Universal's DTS-HD Master Audio 5.1 surround track is a lot of fun, with plenty of directional wizardry that creates an entertaining, enveloping action-oriented experience. The LFE channel makes its presence known every other minute, embracing every explosion, implosion, shotgun blast, Deado landing, supernatural thoom and boom, and eruption of general disarray the film hurls into the mix. The rear speakers, meanwhile, are busy, busy, busy, latching onto the hustle and bustle of the RIPD precinct and offices, the convincing chatter of Boston's crowded streets and hum of its street traffic, and the sheer chaos that spills from one plane of reality to the next. Directional effects are playful and precise, pans boast ghostly transparency, and the soundfield is immersive. (For the most part anyway. Quieter scenes are a bit too front-heavy, de-prioritizing the sort of ambient aura more rewarding sound design might offer.) Moreover, dialogue is clean, clear and intelligible, without any lost lines or muffled deliveries. Bridges' thick drawl can be a touch difficult to understand, but it hardly matters. Misunderstanding the grizzled lawman proves to be just as funny as catching exactly what he says. Ultimately, it's a riotous, rambunctious lossless track full of life and spirit. No serious complaints here.


R.I.P.D. Blu-ray Movie, Special Features and Extras  2.0 of 5

  • Alternate Openings (HD, 10 minutes): Two alternate openings kick off an hour-long supplemental package; the first a vastly superior cold open featuring Jeff Bridges' Roy (sans any narration), the second a more aggressive and less refined variation on the first.
  • Deleted/Alternate Scenes (HD, 7 minutes): Three alternate and one deleted scene are available: "Nick & Hayes to Raid," "Julia Jogging," "Made Love to My Skull" and "Roy's Partner Shot Him."
  • Transferring R.I.P.D. (HD, 8 minutes): A trip behind the scenes, beginning with the Peter M. Lenkov's graphic novel and winding its way through the adaptation and the changes made to the original story.
  • Filming the Other Side (HD, 6 minutes): Pulling it all together with visual effects.
  • Walking Among Us (HD, 7 minute): Another featurette, this one focused on the avatars and deados.
  • Bringing the Avatars to Life (HD, 6 minutes): Animated storyboards starring Reynolds and Bridges' avatars.
  • Anatomy of a Shootout (HD, 8 minute): A breakdown of the film's Wild West-esque endgame.
  • Nick's New Avatars (HD, 1 minute): An amusing montage of alternate avatars.
  • Gag Reel (HD, 4 minutes): At least Bridges and Reynolds seem to be having fun.

  • Blu-ray/DVD/UltraViolet Combo Pack Contents (Subject to Change): The initial combo pack release of R.I.P.D. features a slipcover (with the original pressing), a single BD-50 disc, a standard DVD copy of the film, and a Digital HD UltraViolet digital copy (UniversalDigitalCopy.com download via redemption code).

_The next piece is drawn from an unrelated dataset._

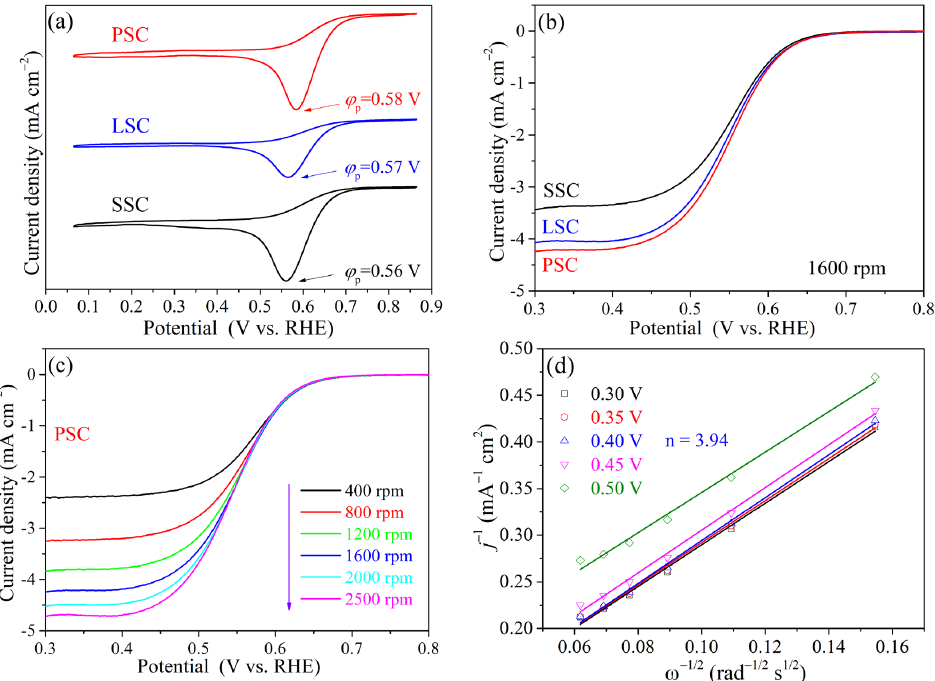
Figure 4 . ( a ) Cyclic voltammetry curves of various samples in O 2 - saturated 0.1 M KOH at a scan rate of 10 mV s −1 ; ( b ) LSV curves for ORR of LSC, PSC and SSC; ( c ) LSV curves of the PSC at various rotating rates from 400 to 2500 rpm; ( d ) K - L plots of PSC at various potentials and the calculated electron transfer number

Please note: the R.I.P.D. UltraViolet digital copy works with iTunes.


R.I.P.D. Blu-ray Movie, Overall Score and Recommendation  3.5 of 5

Even as an at-times shameless Men in Black clone, R.I.P.D. could be much, much better. A sharper vision, more decisive direction, a smarter screenplay and less generic baddies would have gone a long way to patching the film's wounds, which is where the cast -- Schwentke's saving grace -- comes into play. R.I.P.D. never amounts to a good film, but Reynolds and Bridges give it a go anyway and breathe as much life into the horrifying hijinks as possible. I hated almost every minute of Schwentke's supernatural romp and yet enjoyed watching Reynolds and Bridges have a ball. Go figure. Universal's Blu-ray release is another matter, thankfully. While its special features leave a lot to be desired, its AV presentation is sound, with a strong video presentation and terrific DTS-HD Master Audio 5.1 surround track. Even so, I'd recommend proceeding with caution.